The 18 essays in this collection explore a wide range of controversies and debates surrounding environmental justice from the U.S. and across the globe. An important theme throughout the book is how vulnerable and marginalized populations, including the incarcerated, undocumented workers, rural populations, and racial and ethnic minorities, bear a disproportionate share of environmental risks. Each reading concludes with a suggested assignment that helps student explore the topic independently and deepen their understanding of the issues raised.

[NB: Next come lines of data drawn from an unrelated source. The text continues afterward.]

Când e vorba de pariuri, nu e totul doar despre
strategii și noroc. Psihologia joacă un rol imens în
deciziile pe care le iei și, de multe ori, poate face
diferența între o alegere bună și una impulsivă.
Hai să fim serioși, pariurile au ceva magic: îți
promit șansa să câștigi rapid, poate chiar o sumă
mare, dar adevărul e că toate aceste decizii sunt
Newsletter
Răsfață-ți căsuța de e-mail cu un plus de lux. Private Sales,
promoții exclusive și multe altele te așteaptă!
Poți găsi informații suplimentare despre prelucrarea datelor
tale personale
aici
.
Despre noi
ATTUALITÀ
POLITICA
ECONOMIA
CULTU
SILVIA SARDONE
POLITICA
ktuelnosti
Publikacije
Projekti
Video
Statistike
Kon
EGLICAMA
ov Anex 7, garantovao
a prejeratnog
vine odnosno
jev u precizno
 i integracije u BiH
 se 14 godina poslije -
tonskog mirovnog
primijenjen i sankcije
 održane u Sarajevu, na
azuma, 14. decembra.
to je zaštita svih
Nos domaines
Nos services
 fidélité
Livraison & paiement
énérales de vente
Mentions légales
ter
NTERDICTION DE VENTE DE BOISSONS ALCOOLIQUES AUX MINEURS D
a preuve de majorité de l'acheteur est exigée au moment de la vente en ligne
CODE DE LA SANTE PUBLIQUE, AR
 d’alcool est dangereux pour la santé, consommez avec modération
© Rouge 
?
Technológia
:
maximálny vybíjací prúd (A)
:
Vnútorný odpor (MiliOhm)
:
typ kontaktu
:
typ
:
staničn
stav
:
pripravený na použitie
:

Refusing Death: Immigrant Women and the Fight for Environmental Justice in LA by Nadia Y. Kim

The industrial-port belt of Los Angeles is home to eleven of the top twenty oil refineries in California. Coupled with being home to the largest ports in the country, and some of the most congested motorways in the nation, its levels of pollution are slowly killing residents. In response, a grassroots movement for environmental justice has grown, predominated by Asian and undocumented, immigrant women who are transforming the political landscape of the nation. In Refusing Death, Nadia Y. Kim tells their stories, finding that the women are influential because of their ability to remap politics, community, and citizenship in the face of the country’s nativist racism and system of class injustice. Kin documents how environmental injustice fosters neglected schools, deportation, and political marginalization.

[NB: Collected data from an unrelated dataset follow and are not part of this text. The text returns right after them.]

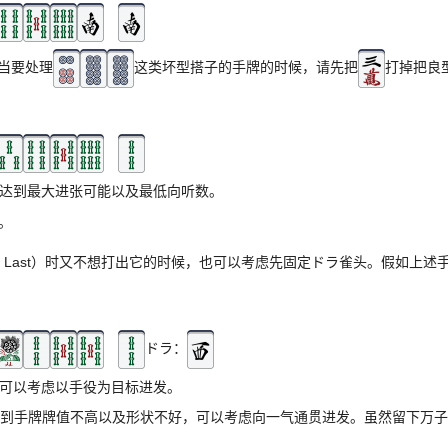
当要处理
这类坏型搭子的手牌的时候，请先把
打掉把良
达到最大进张可能以及最低向听数。
。
l Last）时又不想打出它的时候，也可以考虑先固定ドラ雀头。假如上述
ドラ：
可以考虑以手役为目标进发。
考虑到手牌牌值不高以及形状不好，可以考虑向一气通贯进发。虽然留下万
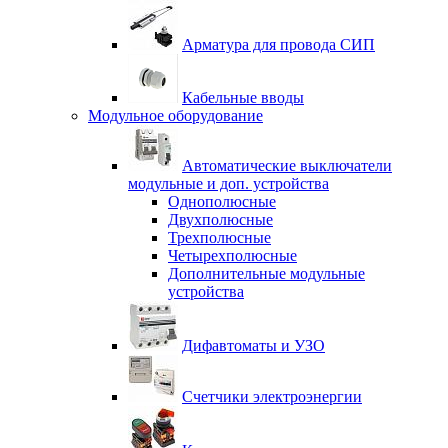
Арматура для провода СИП
Кабельные вводы
Модульное оборудование
Автоматические выключатели
модульные и доп. устройства
Однополюсные
Двухполюсные
Трехполюсные
Четырехполюсные
Дополнительные модульные
устройства
Дифавтоматы и УЗО
Счетчики электроэнергии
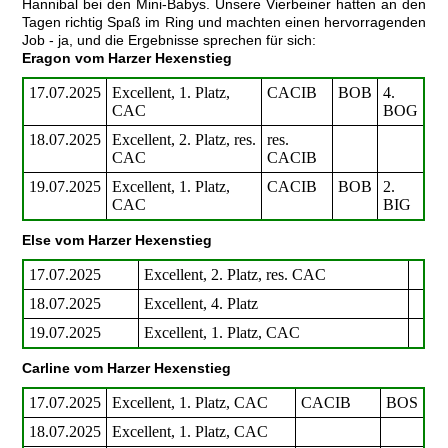
Hannibal bei den Mini-Babys. Unsere Vierbeiner hatten an den
Tagen richtig Spaß im Ring und machten einen hervorragenden
Job - ja, und die Ergebnisse sprechen für sich:
Eragon vom Harzer Hexenstieg
17.07.2025
Excellent, 1. Platz,
CACIB
BOB
4.
CAC
BOG
18.07.2025
Excellent, 2. Platz, res.
res.
CAC
CACIB
19.07.2025
Excellent, 1. Platz,
CACIB
BOB
2.
CAC
BIG
Else vom Harzer Hexenstieg
17.07.2025
Excellent, 2. Platz, res. CAC
18.07.2025
Excellent, 4. Platz
19.07.2025
Excellent, 1. Platz, CAC
Carline vom Harzer Hexenstieg
17.07.2025
Excellent, 1. Platz, CAC
CACIB
BOS
18.07.2025
Excellent, 1. Platz, CAC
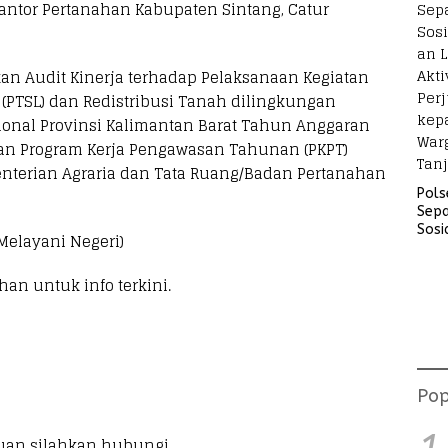
Kantor Pertanahan Kabupaten Sintang, Catur
an Audit Kinerja terhadap Pelaksanaan Kegiatan
(PTSL) dan Redistribusi Tanah dilingkungan
onal Provinsi Kalimantan Barat Tahun Anggaran
rkan Program Kerja Pengawasan Tahunan (PKPT)
nterian Agraria dan Tata Ruang/Badan Pertanahan
Pols
Sep
Sosi
Melayani Negeri)
Lara
Akti
han untuk info terkini.
Perj
kep
War
Tanj
Pop
uan silahkan hubungi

Climate Change from the Streets: How Conflict and Collaboration Strengthen the Environmental Justice Movement by Michael Mendez

Although the science of climate change is clear, policy decisions about how to respond to its effects remain stalled. Even when such decisions claim to be guided by objective knowledge, they are made and implemented through political institutions and relationships—and all the competing interests and power struggles that this implies. Michael Méndez explores the perspectives and influence low-income people of color bring to their advocacy work on climate change. Arguing that environmental protection and improving public health are inextricably linked, Mendez contends that we must incorporate local knowledge, culture, and history into policymaking to fully address the global complexities of climate change and the real threats facing our local communities.

Waste: One Woman’s Fight Against America’s Dirty Secret by Catherine Coleman Flowers

“Waste” documents the fight for basic sanitation in a town once known for its violent, racist past. Too many people, especially the rural poor, lack an affordable, safe means of disposing waste from their toilets, and, as a consequence, live amid filth. Flowers calls this America’s dirty secret. In this powerful book she tells the story of systemic class, racial, and geographic prejudice that foster Third World conditions, not just in Alabama, but across America, in Appalachia, Central California, coastal Florida, Alaska, the urban Midwest, and on Native American reservations in the West. The book shows how sanitation is becoming too big a problem to ignore as climate change brings sewage to more backyards, and not only those of poor minorities.